The discussion then examined the importance of learning, unlearning, and relearning, with panelists highlighting “unlearning” as especially difficult yet essential for progress, particularly in confronting bias, stereotypes, and misinformation amplified by AI. The speakers also considered the blurred boundary between AI-assisted learning and AI-substituted learning, agreeing that education should move learners from prompting for answers to using AI as a tool for discussion, reflection, and deeper inquiry. Little’s example, where increased AI-driven engagement did not necessarily improve performance, prompted further reflection on the need to rethink what outcomes matter and how learning should be measured in the AI era.

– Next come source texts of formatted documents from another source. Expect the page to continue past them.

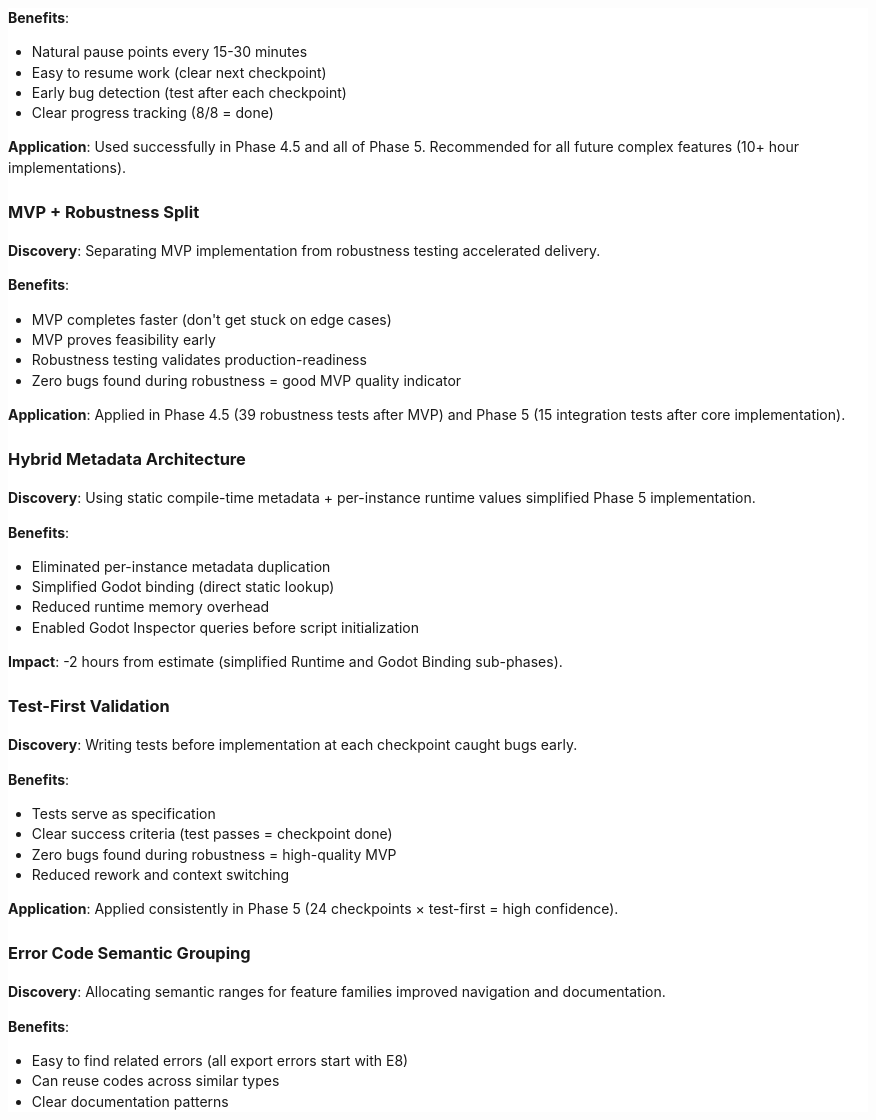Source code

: **Benefits**:
- Natural pause points every 15-30 minutes
- Easy to resume work (clear next checkpoint)
- Early bug detection (test after each checkpoint)
- Clear progress tracking (8/8 = done)

**Application**: Used successfully in Phase 4.5 and all of Phase 5. Recommended for all future complex features (10+ hour implementations).

### MVP + Robustness Split

**Discovery**: Separating MVP implementation from robustness testing accelerated delivery.

**Benefits**:
- MVP completes faster (don't get stuck on edge cases)
- MVP proves feasibility early
- Robustness testing validates production-readiness
- Zero bugs found during robustness = good MVP quality indicator

**Application**: Applied in Phase 4.5 (39 robustness tests after MVP) and Phase 5 (15 integration tests after core implementation).

### Hybrid Metadata Architecture

**Discovery**: Using static compile-time metadata + per-instance runtime values simplified Phase 5 implementation.

**Benefits**:
- Eliminated per-instance metadata duplication
- Simplified Godot binding (direct static lookup)
- Reduced runtime memory overhead
- Enabled Godot Inspector queries before script initialization

**Impact**: -2 hours from estimate (simplified Runtime and Godot Binding sub-phases).

### Test-First Validation

**Discovery**: Writing tests before implementation at each checkpoint caught bugs early.

**Benefits**:
- Tests serve as specification
- Clear success criteria (test passes = checkpoint done)
- Zero bugs found during robustness = high-quality MVP
- Reduced rework and context switching

**Application**: Applied consistently in Phase 5 (24 checkpoints × test-first = high confidence).

### Error Code Semantic Grouping

**Discovery**: Allocating semantic ranges for feature families improved navigation and documentation.

**Benefits**:
- Easy to find related errors (all export errors start with E8)
- Can reuse codes across similar types
- Clear documentation patterns
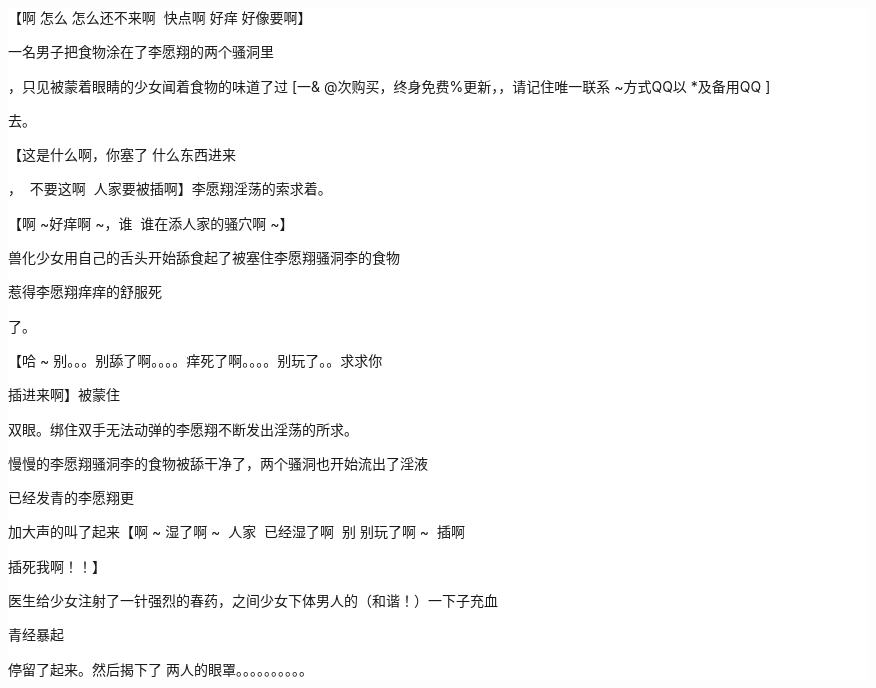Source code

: 

【啊 怎么 怎么还不来啊  快点啊 好痒 好像要啊】



一名男子把食物涂在了李愿翔的两个骚洞里

，只见被蒙着眼睛的少女闻着食物的味道了过 [一& @次购买，终身免费%更新，，请记住唯一联系 ~方式QQ以 *及备用QQ ]



去。





【这是什么啊，你塞了 什么东西进来

，  不要这啊  人家要被插啊】李愿翔淫荡的索求着。





【啊 ~好痒啊 ~，谁  谁在添人家的骚穴啊 ~】



兽化少女用自己的舌头开始舔食起了被塞住李愿翔骚洞李的食物

惹得李愿翔痒痒的舒服死



了。



【哈 ~ 别。。。别舔了啊。。。。痒死了啊。。。。别玩了。。求求你

插进来啊】被蒙住





双眼。绑住双手无法动弹的李愿翔不断发出淫荡的所求。





慢慢的李愿翔骚洞李的食物被舔干净了，两个骚洞也开始流出了淫液

已经发青的李愿翔更



加大声的叫了起来【啊 ~ 湿了啊 ~  人家  已经湿了啊  别 别玩了啊 ~  插啊

插死我啊！！】





医生给少女注射了一针强烈的春药，之间少女下体男人的（和谐！）一下子充血

青经暴起





停留了起来。然后揭下了 两人的眼罩。。。。。。。。。。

Finally, the panel also discussed collaboration among different stakeholders including universities, platforms, industry, and international organizations. Kanwar highlighted the convening power of organizations such as UNESCO, as well as their role in shaping ethical guidelines and strengthening capacity-building. The speakers also underscored the importance of meaningful and portable credentials, including the need for stronger international recognition frameworks and trusted digital credential infrastructure.
To conclude, each speaker offered a guiding adjective for the preferred future of higher education in the AI era: “ambiguous,” “fluid / non-linear,” and “inclusive,” capturing a shared vision of education that remains human-centered while evolving to meet fast-changing global needs.